FRAGMENTEN UIT MATERIAAL:
┏━━
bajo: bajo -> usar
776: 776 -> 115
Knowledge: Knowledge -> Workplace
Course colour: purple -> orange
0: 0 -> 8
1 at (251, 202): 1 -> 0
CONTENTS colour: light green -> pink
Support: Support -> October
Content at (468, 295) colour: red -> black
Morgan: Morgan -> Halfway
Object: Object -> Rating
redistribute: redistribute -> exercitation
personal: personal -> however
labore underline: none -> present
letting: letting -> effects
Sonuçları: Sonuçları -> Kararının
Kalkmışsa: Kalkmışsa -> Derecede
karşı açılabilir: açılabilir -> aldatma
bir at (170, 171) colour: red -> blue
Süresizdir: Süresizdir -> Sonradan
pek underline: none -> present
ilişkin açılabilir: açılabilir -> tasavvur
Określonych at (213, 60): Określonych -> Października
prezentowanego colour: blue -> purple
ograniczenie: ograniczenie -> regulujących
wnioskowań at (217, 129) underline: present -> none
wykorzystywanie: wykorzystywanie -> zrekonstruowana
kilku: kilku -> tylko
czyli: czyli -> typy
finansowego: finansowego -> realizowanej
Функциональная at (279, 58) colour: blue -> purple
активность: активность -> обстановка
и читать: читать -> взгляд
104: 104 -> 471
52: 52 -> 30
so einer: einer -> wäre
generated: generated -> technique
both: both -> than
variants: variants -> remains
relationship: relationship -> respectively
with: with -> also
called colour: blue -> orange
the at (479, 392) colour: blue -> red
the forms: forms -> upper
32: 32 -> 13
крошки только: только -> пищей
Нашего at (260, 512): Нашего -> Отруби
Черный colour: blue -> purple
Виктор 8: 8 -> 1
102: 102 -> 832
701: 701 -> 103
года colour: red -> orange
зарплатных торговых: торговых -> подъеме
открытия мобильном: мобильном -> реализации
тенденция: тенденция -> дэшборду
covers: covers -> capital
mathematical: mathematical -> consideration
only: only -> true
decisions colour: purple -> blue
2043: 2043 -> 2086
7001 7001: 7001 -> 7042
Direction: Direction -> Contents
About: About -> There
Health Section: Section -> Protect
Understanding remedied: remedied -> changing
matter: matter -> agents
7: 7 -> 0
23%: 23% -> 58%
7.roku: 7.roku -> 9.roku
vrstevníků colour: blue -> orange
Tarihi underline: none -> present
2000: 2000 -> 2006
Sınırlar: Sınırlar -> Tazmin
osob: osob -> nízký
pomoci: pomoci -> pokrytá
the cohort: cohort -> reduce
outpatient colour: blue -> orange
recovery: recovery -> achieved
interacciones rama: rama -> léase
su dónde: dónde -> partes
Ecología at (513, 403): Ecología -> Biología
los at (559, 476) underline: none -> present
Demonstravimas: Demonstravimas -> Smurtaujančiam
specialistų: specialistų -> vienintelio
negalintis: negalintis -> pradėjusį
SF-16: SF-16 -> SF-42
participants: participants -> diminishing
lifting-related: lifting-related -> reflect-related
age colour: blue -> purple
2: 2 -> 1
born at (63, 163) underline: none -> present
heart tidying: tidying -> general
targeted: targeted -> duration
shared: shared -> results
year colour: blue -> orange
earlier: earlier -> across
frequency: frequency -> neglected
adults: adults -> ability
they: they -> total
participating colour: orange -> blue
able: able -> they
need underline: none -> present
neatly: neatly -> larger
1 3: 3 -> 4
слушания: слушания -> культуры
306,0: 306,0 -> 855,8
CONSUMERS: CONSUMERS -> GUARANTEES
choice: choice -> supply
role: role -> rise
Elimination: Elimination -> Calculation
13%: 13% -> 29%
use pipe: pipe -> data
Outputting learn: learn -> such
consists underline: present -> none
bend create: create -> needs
┗━━
WAT TE DOEN:
Schrijf alle regels van het materiaal hierboven woord voor woord over.

ANTWOORD OP OPDRACHT:
bajo: bajo -> usar
776: 776 -> 115
Knowledge: Knowledge -> Workplace
Course colour: purple -> orange
0: 0 -> 8
1 at (251, 202): 1 -> 0
CONTENTS colour: light green -> pink
Support: Support -> October
Content at (468, 295) colour: red -> black
Morgan: Morgan -> Halfway
Object: Object -> Rating
redistribute: redistribute -> exercitation
personal: personal -> however
labore underline: none -> present
letting: letting -> effects
Sonuçları: Sonuçları -> Kararının
Kalkmışsa: Kalkmışsa -> Derecede
karşı açılabilir: açılabilir -> aldatma
bir at (170, 171) colour: red -> blue
Süresizdir: Süresizdir -> Sonradan
pek underline: none -> present
ilişkin açılabilir: açılabilir -> tasavvur
Określonych at (213, 60): Określonych -> Października
prezentowanego colour: blue -> purple
ograniczenie: ograniczenie -> regulujących
wnioskowań at (217, 129) underline: present -> none
wykorzystywanie: wykorzystywanie -> zrekonstruowana
kilku: kilku -> tylko
czyli: czyli -> typy
finansowego: finansowego -> realizowanej
Функциональная at (279, 58) colour: blue -> purple
активность: активность -> обстановка
и читать: читать -> взгляд
104: 104 -> 471
52: 52 -> 30
so einer: einer -> wäre
generated: generated -> technique
both: both -> than
variants: variants -> remains
relationship: relationship -> respectively
with: with -> also
called colour: blue -> orange
the at (479, 392) colour: blue -> red
the forms: forms -> upper
32: 32 -> 13
крошки только: только -> пищей
Нашего at (260, 512): Нашего -> Отруби
Черный colour: blue -> purple
Виктор 8: 8 -> 1
102: 102 -> 832
701: 701 -> 103
года colour: red -> orange
зарплатных торговых: торговых -> подъеме
открытия мобильном: мобильном -> реализации
тенденция: тенденция -> дэшборду
covers: covers -> capital
mathematical: mathematical -> consideration
only: only -> true
decisions colour: purple -> blue
2043: 2043 -> 2086
7001 7001: 7001 -> 7042
Direction: Direction -> Contents
About: About -> There
Health Section: Section -> Protect
Understanding remedied: remedied -> changing
matter: matter -> agents
7: 7 -> 0
23%: 23% -> 58%
7.roku: 7.roku -> 9.roku
vrstevníků colour: blue -> orange
Tarihi underline: none -> present
2000: 2000 -> 2006
Sınırlar: Sınırlar -> Tazmin
osob: osob -> nízký
pomoci: pomoci -> pokrytá
the cohort: cohort -> reduce
outpatient colour: blue -> orange
recovery: recovery -> achieved
interacciones rama: rama -> léase
su dónde: dónde -> partes
Ecología at (513, 403): Ecología -> Biología
los at (559, 476) underline: none -> present
Demonstravimas: Demonstravimas -> Smurtaujančiam
specialistų: specialistų -> vienintelio
negalintis: negalintis -> pradėjusį
SF-16: SF-16 -> SF-42
participants: participants -> diminishing
lifting-related: lifting-related -> reflect-related
age colour: blue -> purple
2: 2 -> 1
born at (63, 163) underline: none -> present
heart tidying: tidying -> general
targeted: targeted -> duration
shared: shared -> results
year colour: blue -> orange
earlier: earlier -> across
frequency: frequency -> neglected
adults: adults -> ability
they: they -> total
participating colour: orange -> blue
able: able -> they
need underline: none -> present
neatly: neatly -> larger
1 3: 3 -> 4
слушания: слушания -> культуры
306,0: 306,0 -> 855,8
CONSUMERS: CONSUMERS -> GUARANTEES
choice: choice -> supply
role: role -> rise
Elimination: Elimination -> Calculation
13%: 13% -> 29%
use pipe: pipe -> data
Outputting learn: learn -> such
consists underline: present -> none
bend create: create -> needs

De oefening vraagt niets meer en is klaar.